The Maoist rebels, who have fought a 10-year war against the Nepalese army, control territory close to Lukla, and capturing the airport would be a major success for them. "We met one guy who had tried to get back to Kathmandu by land and been sent back by the Maoists." The Maoists control the land route and demand a "tax" payment from all tourists who go through. "He didn't have enough money to pay them so they sent him back," says Mr Kirtley. "In the end a few of us clubbed together to buy him an air ticket to Kathmandu."

Even so, the word in Kathmandu is that the trekking route from Lukla to Everest base camp is completely overcrowded with tourists fleeing the upheaval in Kathmandu and the other cities.

There is a great deal of agonising over what flights are still available. Most of the south is completely unaccessible because of the strike and curfews. Whitewater rafting and jungle safaris are off. That leaves the mountains. But no one wants to go to Annapurna because it means catching connecting flights, and with everything in disarray people are afraid of getting stranded.

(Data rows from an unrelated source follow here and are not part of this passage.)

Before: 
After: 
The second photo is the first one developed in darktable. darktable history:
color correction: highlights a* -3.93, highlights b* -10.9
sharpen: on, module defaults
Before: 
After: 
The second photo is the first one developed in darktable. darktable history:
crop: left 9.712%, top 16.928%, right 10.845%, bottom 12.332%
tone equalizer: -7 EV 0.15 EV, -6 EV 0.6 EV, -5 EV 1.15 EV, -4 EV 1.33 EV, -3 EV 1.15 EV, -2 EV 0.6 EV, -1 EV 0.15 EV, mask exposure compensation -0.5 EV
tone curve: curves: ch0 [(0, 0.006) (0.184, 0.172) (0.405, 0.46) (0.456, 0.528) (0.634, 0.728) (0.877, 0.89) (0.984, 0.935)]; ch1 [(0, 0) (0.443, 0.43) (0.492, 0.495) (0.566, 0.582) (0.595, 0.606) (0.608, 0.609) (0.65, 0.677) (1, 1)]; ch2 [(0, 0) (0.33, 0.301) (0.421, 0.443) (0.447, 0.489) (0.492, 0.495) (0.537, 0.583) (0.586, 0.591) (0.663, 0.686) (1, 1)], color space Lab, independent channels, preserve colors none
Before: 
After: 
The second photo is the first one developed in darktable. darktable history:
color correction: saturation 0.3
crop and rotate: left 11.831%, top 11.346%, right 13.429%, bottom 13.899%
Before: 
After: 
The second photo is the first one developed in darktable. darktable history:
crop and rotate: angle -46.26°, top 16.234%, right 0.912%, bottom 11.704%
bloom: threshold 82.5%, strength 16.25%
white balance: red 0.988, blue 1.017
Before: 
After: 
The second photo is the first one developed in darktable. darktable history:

Everyone wants to know what is going to happen at the protests today. Ode Lofveldahl and Evelin Everz, from Sweden, say they will probably stay in the hotel to avoid any trouble.

"I feel frustrated and depressed for the Nepalis, because they depend on tourism," says Nick Lenz, from Denmark, who is in Nepal trying to set up a business.

"The other day I was bitching about how I can't get enough food for my house because of the strike and I turned on my television and the news said there are 5,000 people in the hospitals from when the police attacked the protesters. It's so much worse for the local people."

Mr Lenz looked around the Thamel streets, crowded with backpackers looking for somewhere to eat. "It's surreal here," he said. "When you think what's going on outside and all this is still here, the Nepalis are still so hospitable. Where else in the world could this happen?"